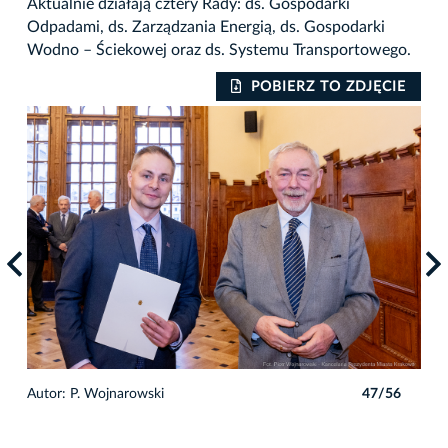
Aktualnie działają cztery Rady: ds. Gospodarki
Odpadami, ds. Zarządzania Energią, ds. Gospodarki
Wodno – Ściekowej oraz ds. Systemu Transportowego.
IE
POBIERZ TO ZDJĘCIE
6
Autor: P. Wojnarowski
47/56
Auto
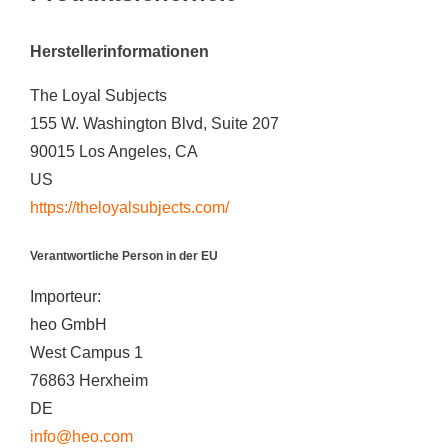
Herstellerinformationen
The Loyal Subjects
155 W. Washington Blvd, Suite 207
90015 Los Angeles, CA
US
https://theloyalsubjects.com/
Verantwortliche Person in der EU
Importeur:
heo GmbH
West Campus 1
76863 Herxheim
DE
info@heo.com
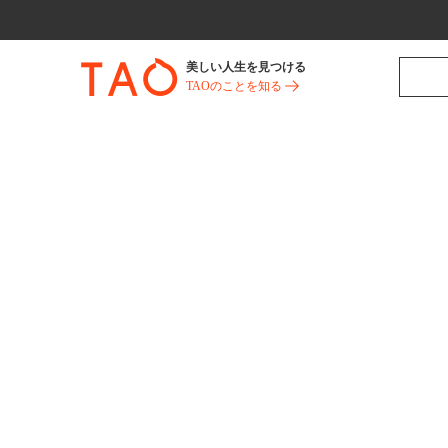
美しい人生を見つける
TAOのことを知る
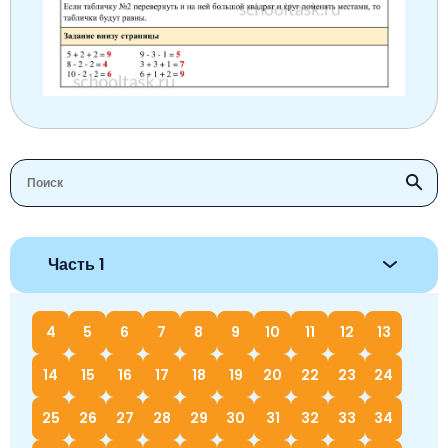
Немецкий язык
География
Биология
История
История
Технология
ОБЖ
География
Часть 1
4
5
6
7
8
9
10
11
12
13
14
15
16
17
18
19
20
22
23
24
25
26
27
28
29
30
31
32
33
34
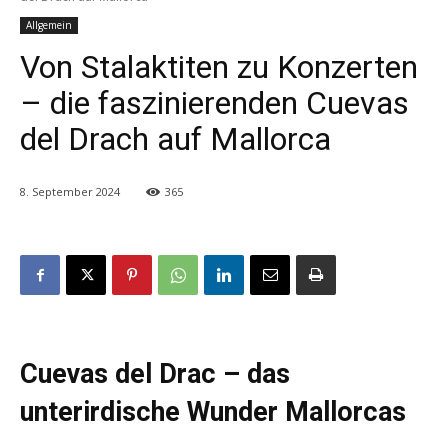
Allgemein
Von Stalaktiten zu Konzerten
– die faszinierenden Cuevas
del Drach auf Mallorca
8. September 2024
365
Cuevas del Drac – das
unterirdische Wunder Mallorcas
---
_What is needed_
Return every line of text from all the entries above without any changes, and leave the pictures out of your answer.

_Response box_
Aktualnie działają cztery Rady: ds. Gospodarki
Odpadami, ds. Zarządzania Energią, ds. Gospodarki
Wodno – Ściekowej oraz ds. Systemu Transportowego.
IE
POBIERZ TO ZDJĘCIE
6
Autor: P. Wojnarowski
47/56
Auto
Herstellerinformationen
The Loyal Subjects
155 W. Washington Blvd, Suite 207
90015 Los Angeles, CA
US
https://theloyalsubjects.com/
Verantwortliche Person in der EU
Importeur:
heo GmbH
West Campus 1
76863 Herxheim
DE
info@heo.com
美しい人生を見つける
TAOのことを知る
Немецкий язык
География
Биология
История
История
Технология
ОБЖ
География
Часть 1
4
5
6
7
8
9
10
11
12
13
14
15
16
17
18
19
20
22
23
24
25
26
27
28
29
30
31
32
33
34
Allgemein
Von Stalaktiten zu Konzerten
– die faszinierenden Cuevas
del Drach auf Mallorca
8. September 2024
365
Cuevas del Drac – das
unterirdische Wunder Mallorcas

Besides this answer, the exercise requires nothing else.